7. The Mediterranean Diet
This diet is another healthy powerhouse and also reasonably kind to the planet as an added bonus. The diet is high in whole, not processed, grains, healthy oils such as olive oil, and eggs, fish, poultry and dairy. It can also be easily modified to support little-to-no consumption of animal products. A recent study of people in 195 countries revealed the leading risk factors for premature death are poor diet and nutrition, and the study’s authors recommend the Mediterranean diet to preserve health.
8. Flexitarian Diet
This diet, as the name suggests, is flexible in what you can eat, but aims to strive toward a vegetarian or vegan lifestyle as much as possible. While flexitarians do allow themselves to eat meat, they reserve it as an occasional indulgence, not a regular part of their daily diet. For the most part, flexitarians stick to eating fruits, veggies, whole grains, and for some, dairy and eggs.
9. Vegetarian Diet
When it comes to being eco-friendly, any diet that eliminates meat tends to win the prize. Yes, dairy and egg production do have their problems — however, they’re not quite as destructive as raising livestock for slaughter. Plus, many people who care about environmentally-conscious eating like to try to produce their own milk and eggs from humanely-raised backyard goats and chickens, or research the farms they’re buying from more thoroughly than the average consumer.
Nor is being a vegetarian incompatible with some other diets on this list (though obviously, the carnivorous diet is out!). It’s possible, for example, to follow the paleo dieteven if you decline to eat meat.
10. Vegan Diet
The eco-friendliest diet humans can follow is the vegan diet plan. These individuals do not eat or even use any products derived from animals. Not only is this diet healthiest for the planet, it’s the kindest on our furry, feathered and finned friends.
The biggest challenge many vegans face is consuming adequate calories and protein to meet their nutritional needs.
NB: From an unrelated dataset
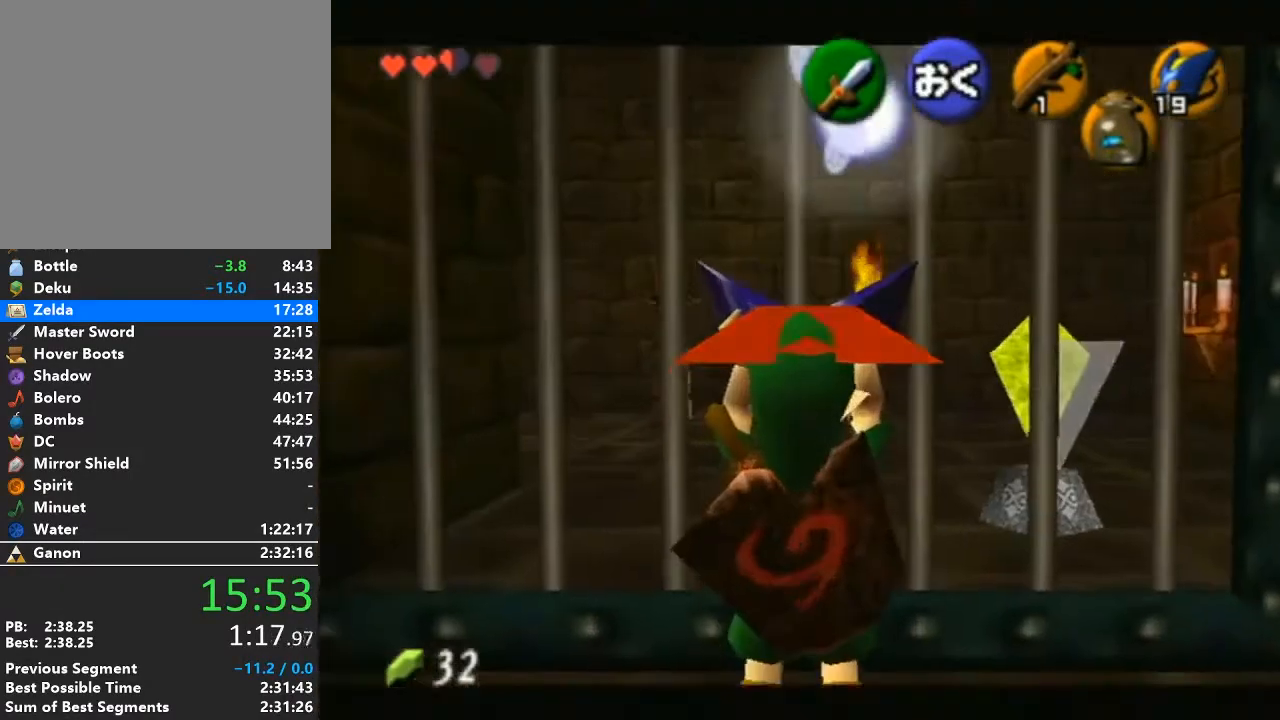
Gameplay with a controller (Nintendo layout); each line is a JSON object with the inputs held at the frame after it. "events" lists button and stick changes between this image and that frame as [ms after this image, input, new state], when the widget could be followed in between. Not read: L3 R3.
{"buttons": [], "left_stick": "down", "right_stick": "center", "events": [[17, "R1", "down"], [150, "R1", "up"], [217, "L1", "up"], [267, "left_stick", "down"]]}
But by noshing throughout the day on higher calorie snacks like avocado toast and mixed nuts, vegans can get all they need for optimal health entirely from plant-based sources.
Eating for a Healthy Body and Planet
Woke folks everywhere have begun recognizing that certain diets prove superior to others when it comes to eco-friendliness and good health. If you hope to do your part to reduce your carbon footprint, select a diet from this list which limits your meat, especially your red meat, consumption to keep the world a healthier place for generations to come.